# [EXERCISE DIRECTIONS]
Within the records below, reproduce without change the lines from the line that has "Original article" through the line that has "ERGs have allocated", and only those.

(Stored data)
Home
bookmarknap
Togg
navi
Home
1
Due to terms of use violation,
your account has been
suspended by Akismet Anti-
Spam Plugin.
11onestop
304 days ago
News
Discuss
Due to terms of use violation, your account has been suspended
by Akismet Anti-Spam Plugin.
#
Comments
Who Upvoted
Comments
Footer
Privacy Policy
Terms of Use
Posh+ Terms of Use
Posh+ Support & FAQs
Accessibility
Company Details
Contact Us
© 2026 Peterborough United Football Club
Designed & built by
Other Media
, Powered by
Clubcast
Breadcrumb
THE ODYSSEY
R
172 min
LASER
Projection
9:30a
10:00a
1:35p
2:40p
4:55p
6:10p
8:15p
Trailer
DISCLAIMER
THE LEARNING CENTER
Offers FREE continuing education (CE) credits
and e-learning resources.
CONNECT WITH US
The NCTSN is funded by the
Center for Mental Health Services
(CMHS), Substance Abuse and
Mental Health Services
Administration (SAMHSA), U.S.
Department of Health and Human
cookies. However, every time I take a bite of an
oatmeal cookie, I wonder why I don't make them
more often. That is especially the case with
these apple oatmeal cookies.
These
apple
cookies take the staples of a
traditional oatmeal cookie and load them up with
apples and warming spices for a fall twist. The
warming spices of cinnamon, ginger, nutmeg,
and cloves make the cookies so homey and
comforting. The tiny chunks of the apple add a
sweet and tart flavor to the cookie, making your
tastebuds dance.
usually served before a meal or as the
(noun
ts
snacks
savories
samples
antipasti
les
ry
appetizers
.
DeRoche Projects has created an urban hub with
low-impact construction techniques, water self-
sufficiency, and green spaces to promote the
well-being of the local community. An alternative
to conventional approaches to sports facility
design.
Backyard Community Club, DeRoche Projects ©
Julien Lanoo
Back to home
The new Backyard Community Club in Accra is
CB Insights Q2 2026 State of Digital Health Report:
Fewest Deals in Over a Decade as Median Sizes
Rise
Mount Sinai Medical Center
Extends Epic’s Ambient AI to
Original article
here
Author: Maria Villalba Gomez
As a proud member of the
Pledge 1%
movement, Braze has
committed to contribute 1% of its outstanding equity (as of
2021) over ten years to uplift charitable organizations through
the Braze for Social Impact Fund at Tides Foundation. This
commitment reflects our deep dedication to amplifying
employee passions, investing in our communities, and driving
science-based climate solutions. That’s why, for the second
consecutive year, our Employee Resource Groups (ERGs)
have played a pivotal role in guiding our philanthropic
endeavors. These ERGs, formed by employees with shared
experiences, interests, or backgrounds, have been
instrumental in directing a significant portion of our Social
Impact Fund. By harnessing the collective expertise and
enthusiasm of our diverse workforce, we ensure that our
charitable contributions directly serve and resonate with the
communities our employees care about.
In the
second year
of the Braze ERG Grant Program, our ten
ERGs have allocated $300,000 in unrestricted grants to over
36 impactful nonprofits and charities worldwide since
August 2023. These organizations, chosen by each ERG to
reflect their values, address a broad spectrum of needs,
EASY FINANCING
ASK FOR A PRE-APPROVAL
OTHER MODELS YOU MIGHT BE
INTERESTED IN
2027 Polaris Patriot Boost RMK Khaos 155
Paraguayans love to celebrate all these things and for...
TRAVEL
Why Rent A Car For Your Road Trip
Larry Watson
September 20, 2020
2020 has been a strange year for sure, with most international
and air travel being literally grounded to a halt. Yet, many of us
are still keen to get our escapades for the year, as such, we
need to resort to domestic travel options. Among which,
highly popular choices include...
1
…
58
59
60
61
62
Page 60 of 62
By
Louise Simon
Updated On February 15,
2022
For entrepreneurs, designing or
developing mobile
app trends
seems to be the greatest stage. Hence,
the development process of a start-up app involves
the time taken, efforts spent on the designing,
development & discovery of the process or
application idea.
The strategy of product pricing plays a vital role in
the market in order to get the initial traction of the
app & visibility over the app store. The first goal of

# [EXERCISE OUTPUT]
Original article
here
Author: Maria Villalba Gomez
As a proud member of the
Pledge 1%
movement, Braze has
committed to contribute 1% of its outstanding equity (as of
2021) over ten years to uplift charitable organizations through
the Braze for Social Impact Fund at Tides Foundation. This
commitment reflects our deep dedication to amplifying
employee passions, investing in our communities, and driving
science-based climate solutions. That’s why, for the second
consecutive year, our Employee Resource Groups (ERGs)
have played a pivotal role in guiding our philanthropic
endeavors. These ERGs, formed by employees with shared
experiences, interests, or backgrounds, have been
instrumental in directing a significant portion of our Social
Impact Fund. By harnessing the collective expertise and
enthusiasm of our diverse workforce, we ensure that our
charitable contributions directly serve and resonate with the
communities our employees care about.
In the
second year
of the Braze ERG Grant Program, our ten
ERGs have allocated $300,000 in unrestricted grants to over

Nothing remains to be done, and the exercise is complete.